| Global Variable | Type | Represents |
|---|---|---|
| E | point | Camera position R |
| P | point | Ray origin R |
| I | vector | Ray direction R |
| Ci | color | Ray color RW |
| Oi | color | Ray opacity RW |
A volume shader is the last shader called by the renderer for a cast camera ray. In it, you
can change the output color and opacity of the last called surface shader, before they get
imprinted on the pixel. Take note that in order to see a volume shader, you must put a surface
in the background, and attach the volume shader to it via the RIB call
volume fog(
float distance = 100,
thickness = 1;
color fogcolor = 1
)
{
float findex = thickness * (1 - pow(3,-length(I) /
distance));
Ci = mix( Ci, fogcolor, findex );
}
|
A widely used method of volume shading is the so-called ray marcher, in which you move along the camera ray direction in small steps and collect atmospheric texture values along the way. Naturally, the smaller your step distance, the finer and slower your rendering will be.
volume litsmoke(
float stepsize = 0.2,
thickness = 0.02;
color smokecolor = 1
)
{
point pos;
vector Inorm;
float Ilen, opa, tracklen;
Ilen = length(I);
Inorm = I/Ilen;
opa = 0;
tracklen = stepsize;
while( (opa < 1) && (tracklen < Ilen) ) {
pos = E + tracklen*Inorm;
illuminance( pos, vector (0,1,0), PI )
opa += comp(Cl,0) * thickness * stepsize;
tracklen += stepsize;
}
Ci = mix( Ci, smokecolor, opa );
}
|
The illuminance function samples the lights that shine on the position pos, 180° (PI radians) around the direction (0, 1, 0); we use it here to look around in every step for light rays.

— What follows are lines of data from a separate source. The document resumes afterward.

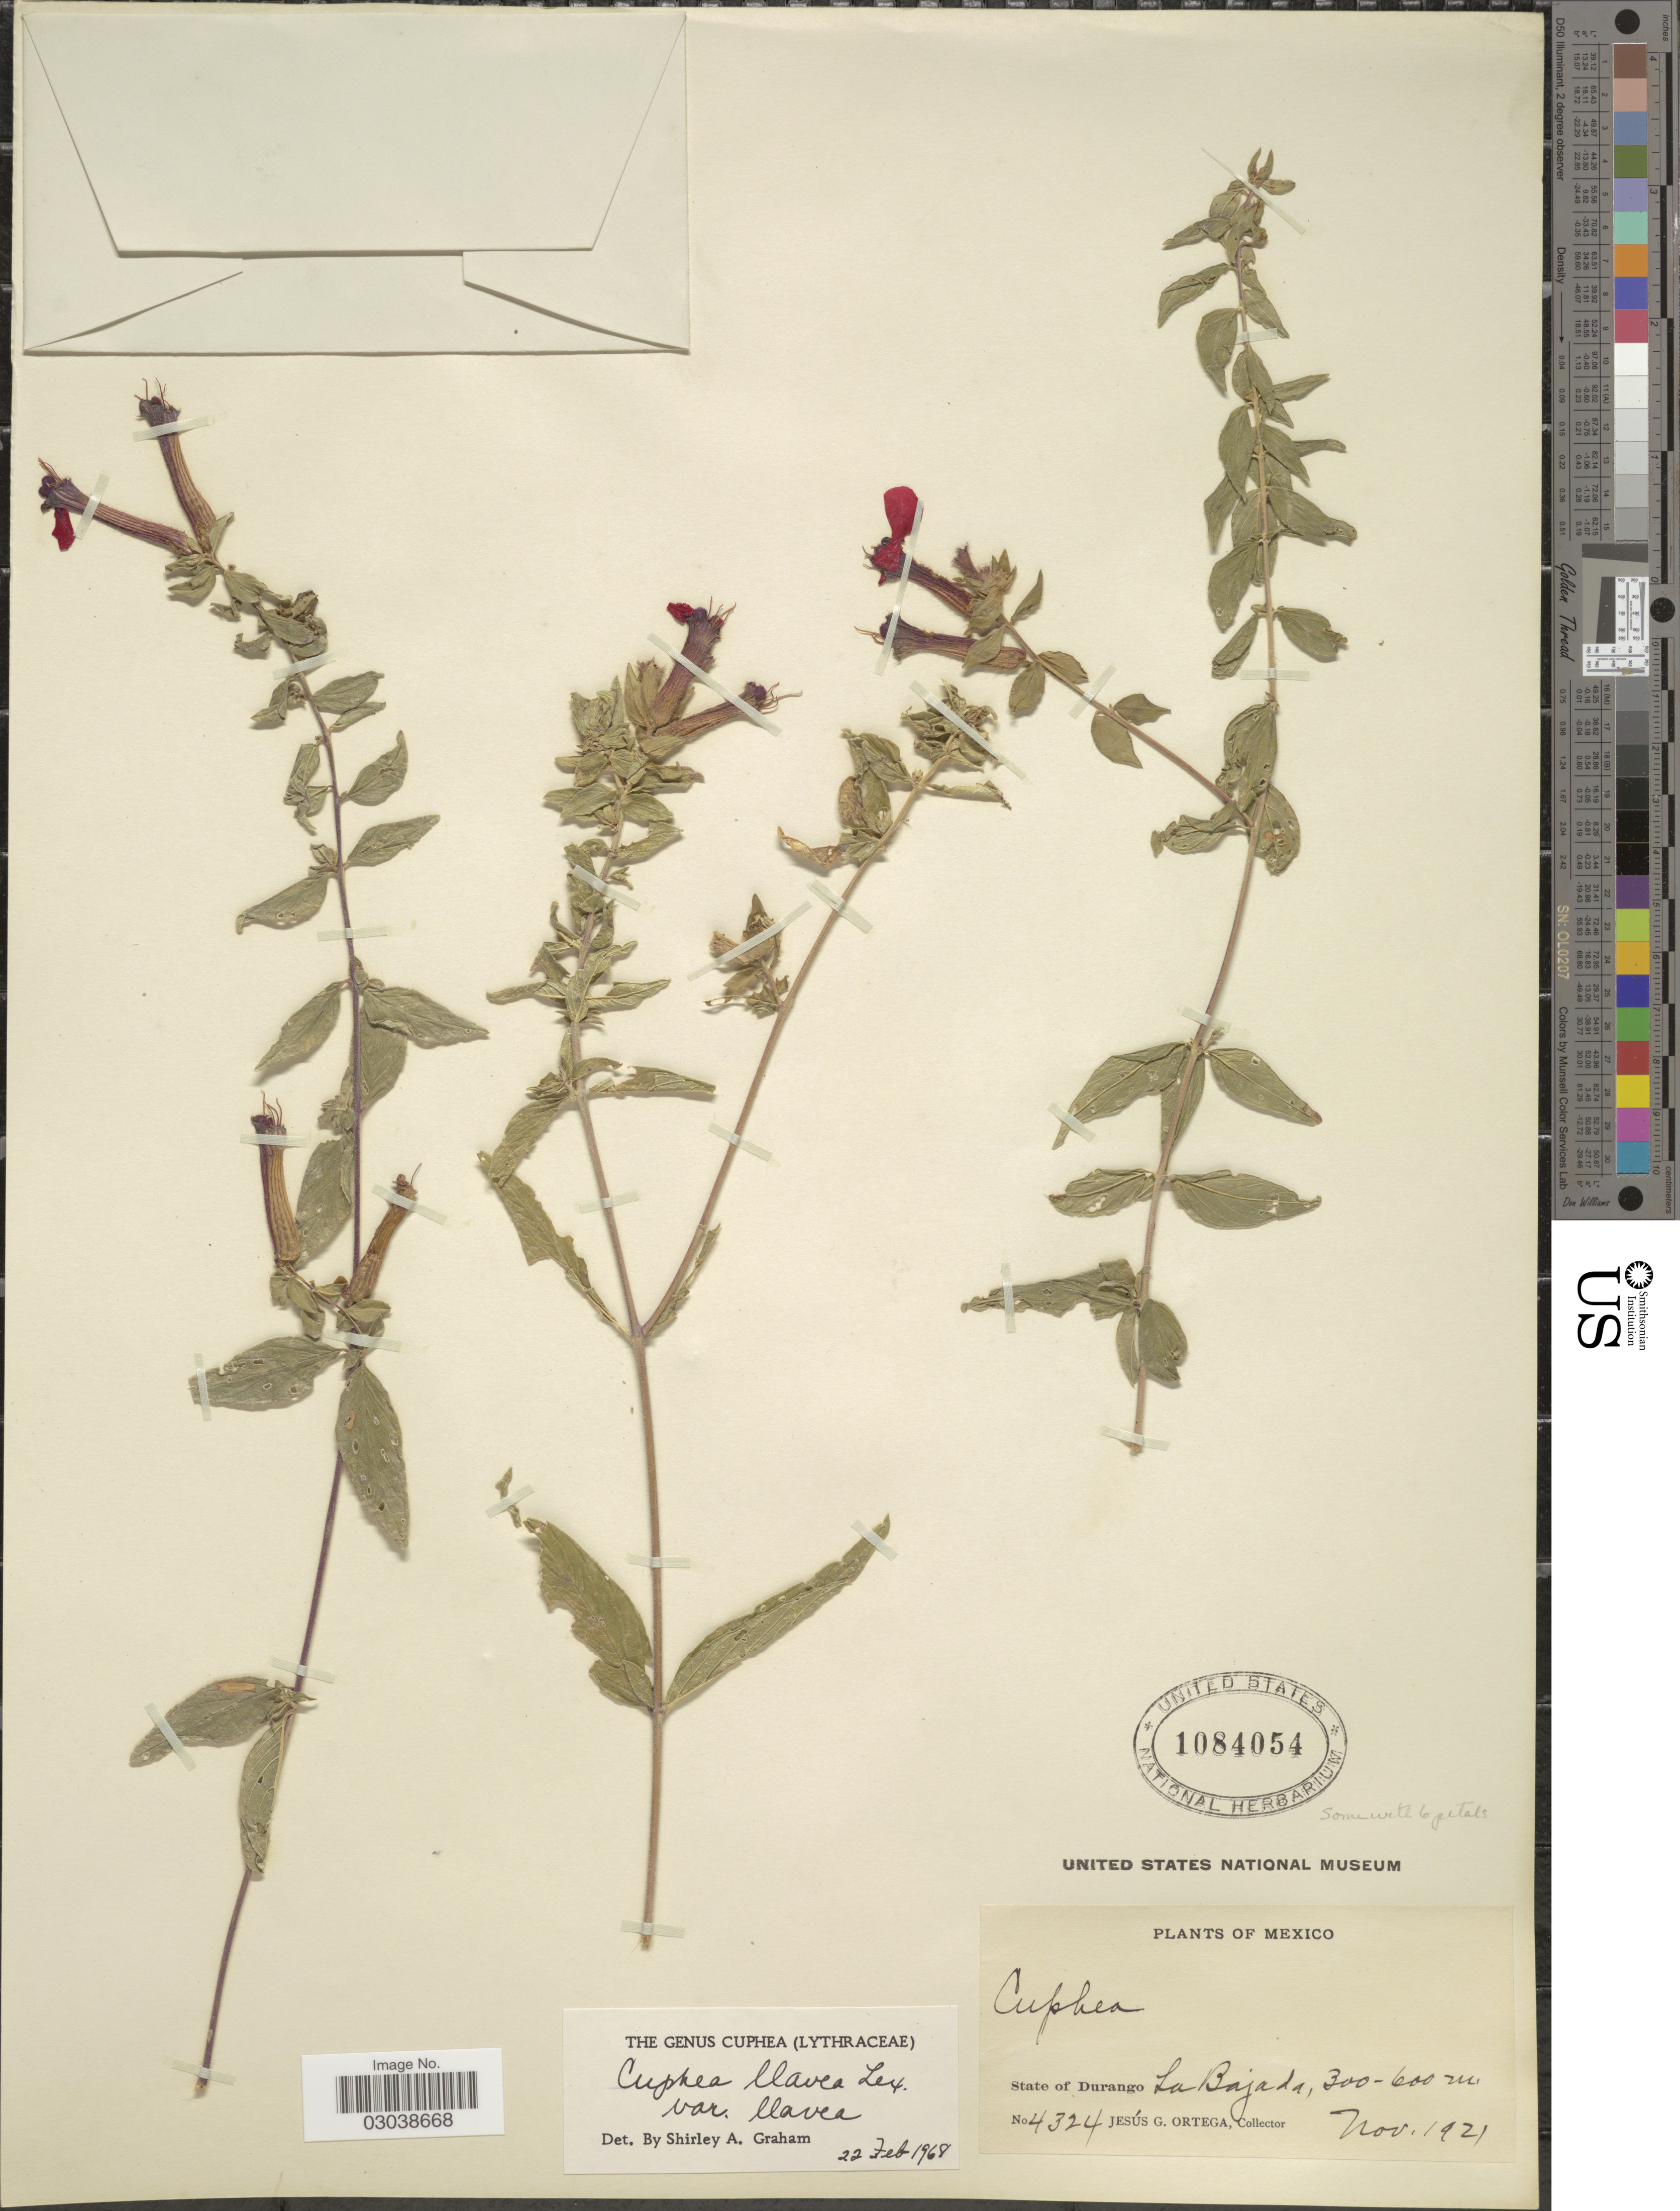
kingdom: Plantae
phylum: Tracheophyta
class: Magnoliopsida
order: Myrtales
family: Lythraceae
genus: Cuphea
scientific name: Cuphea llavea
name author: Lex.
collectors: J. Ortega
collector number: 4324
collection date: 1921-11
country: Mexico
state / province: Durango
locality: La Bajada.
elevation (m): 300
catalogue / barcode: US 1084054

Next, a slightly more complex use of this technique to create a smoky region:
|
/* Note: This shader only works properly in BMRT. It should be
applied to an inside-facing, single-sided sphere placed at
the origin. You should also synchronize vradius with the
sphere's radius */
volume volsmoke(
float stepsize = 0.05,
thickness = 0.7,
texscale = 4,
iteration = 7,
vradius = 10;
color cloudcolor = color (0.75, 0.8, 0.85)
)
{
point pos;
vector Inorm;
float Pang, inlen, outlen, Ilen, opa, smk, count, clips[2];
uniform float i, j;
Ilen = length(I);
if( length(vector E) > vradius ) /*camera outside sphere*/
{
Pang = acos(normalize(vector P) . normalize(I));
/* sine rule */
inlen = vradius * sin(PI - 2*Pang) / sin(Pang);
outlen = Ilen - inlen;
}
else /*camera inside sphere*/
{
option( "Clipping", clips );
outlen = clips[0];
}
opa = 0;
Inorm = I/Ilen;
count = 1;
while( (opa < 1) && (outlen < Ilen) ) {
pos = E + outlen*Inorm;
smk = 0;
for( i=1; i<iteration; i+=1 )
smk += (0.5 - abs( float noise((pos/texscale + vector
(45.6, 100.3, 12.4)) * i) - 0.5 )) / (2 * i);
smk = clamp( smk - 0.47, 0, 1 );
opa += smk;
outlen += stepsize;
count += 1;
}
opa = thickness * opa / count;
Oi = opa;
Ci = mix( Ci, cloudcolor, opa );
}
|
As you might gather, ray-marching is slow. If the volume is the only thing you're rendering, you could tighten the rendering time by reducing PixelSamples to 1 (no antialiasing) and increasing the volume object's ShadingRate. Also, since the smoke is blurry, you might consider rendering the image in a smaller resolution, and then blowing it up later.
It's possible to extend the above shader to create self-shadowing. The idea is to trace a ray from the current sampling point to every light in the scene, and then ray-march along that ray to compute how much light penetrates the smoke to reach that point. You could also solidify the smoke into a virtual surface called a hypertexture. Both of these effects are very expensive to compute, and are somewhat advanced in flavour. So we'll leave them out for this class. If you're interested in these and other volume rendering techniques, you should check out the book Advanced Renderman – Creating CGI for Motion Pictures by Anthony Apodaca and Larry Gritz (pub. Morgan Kaufmann Publishers, ISBN 1-55860-618-1).